Radio transmission systems of point-multipoint type are known to the person skilled in the art by the initials MMDS (standing for Microwave Multipoint Distribution System), LMDS (standing for Local Multipoint Distribution System) and MVDS (standing for Multipoint Video Distribution System). These systems used for the broadcasting of programmes permit a return link for the subscriber terminals which allows the subscriber to interact with the programme received.
In Europe, provision has been made to implement a system of LMDS type which has 24 broadcasting channels (also referred to as downlinks) having a bandwidth of 33 MHz, and 25 return channels (or uplinks) having a bandwidth of 2 MHz, these channels being situated between 40.5 and 42.5 GHz (for further details on the apportioning of the channels, the person skilled in the art may consult the MPT-1560-RA standard). The system implemented must comply with the ETSI standard 301199 better known as DVB LMDS which among other things makes provision for an oscillator drift of plus or minus 200 kHz for the uplink, the drift being due mainly to climatic conditions.
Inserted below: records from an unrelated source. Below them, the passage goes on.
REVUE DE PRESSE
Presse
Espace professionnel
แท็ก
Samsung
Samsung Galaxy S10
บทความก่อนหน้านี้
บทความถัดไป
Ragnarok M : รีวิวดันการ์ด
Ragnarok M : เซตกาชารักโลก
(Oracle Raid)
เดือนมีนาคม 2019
For further information about the systems, the person skilled in the art may refer for example to the patent application WO 2002/33855.
The bandwidth allotted for this type of application has been increased and currently corresponds to a frequency band lying between 40.5 and 45.5 GHz. Provision is also made to segment this band so as to apportion it among several operators.
FIG. 1 illustrates an exemplary distribution network for an operator deploying systems of this type. Base stations ST are deployed over a given zone. A base station ST covers one to four sectors A, B, C and D of finite size. Each sector uses a different frequency band and/or polarization so as to reduce the problems of interference between adjacent sectors.
FIG. 2 shows a configuration where a first operator has deployed three base stations ST and where a second operator has deployed his own base station ST′. A more considerable deployment of the two operators does not pose any problem of interference insofar as the frequencies allotted to the operators are completely different.
Such systems compete with other distribution networks such as satellite, cable or telephone. However, these systems may be used by a cable operator who wishes to extend his network without having to fully cable a given zone. For this purpose, operators desire that the decoders placed at subscribers premises be the same as for cable so as to avoid development overhead costs. Furthermore, it is desired that this type of network be able to serve as wireless bridge for a cable network.
FIG. 3 illustrates a distribution network system serving as relay for a cable network. A base station ST furnished with a transmitter, and possibly with a receiver, broadcasts information destined for a plurality of subscribers. On the subscriber side, an external unit 1 is connected to a cable network 2. A subscriber can connect up to the cable network 2 with the aid of an internal unit 3 which serves as interface to one or more user appliances 4. The external unit comprises an antenna and means for transposing the signals received into a frequency band compatible with the cable network 2 and means for transposing signals to be transmitted to the base station ST. The internal unit 3 is for example a TV decoder or a modem intended for the cable network 2. The user appliance 5 is for example a television, a telephone or a computer.
The production of an external unit requires compliance with transmission conditions related on the one hand to the radio path and on the other hand to the cable path. The DOCSIS standard which relates to cable networks permits a frequency drift of 32 kHz for the uplink and 30 kHz for the downlink. If this frequency drift is taken back to the radio frequency used, it is noted that the stability of the oscillators situated in the external unit 1 must be less than 1 in 1 million. But the external unit 1 is subjected to temperature and climate constraints which make it difficult and hence very expensive to achieve such stability.
A known solution consists in using a reference subcarrier sent by the base station so as to synchronize the external unit. Such a solution is described for example in U.S. Pat. No. 5,844,939. FIG. 4 represents a circuit corresponding to the type of circuit disclosed by the said patent. The signals received are transposed by a mixer 5. From among the signals transposed, a filter 6 selects a portion of band in which only the reference subcarrier should be situated. A phase/frequency comparator 7 compares the filtered frequency with a reference oscillator 8 and operates an oscillator 9 which provides the transposition frequency to the mixer 5. The frequency feedback control thus carried out corresponds to a phase-locked loop which makes it possible to achieve an absolute error in the frequency of the oscillator 9 which is equal to the error in the reference oscillator 8. Additionally, this technique compensates furthermore for the frequency drift of the base station. Moreover, if a return link uses one and the same oscillator to transpose the uplink and downlink, the error in the return link is also compensated.
Such a system may not be used in a cellular distribution network corresponding to FIGS. 1 and 2. The use of a fixed frequency for the entire distribution network would cause interference between the zones using one and the same frequency.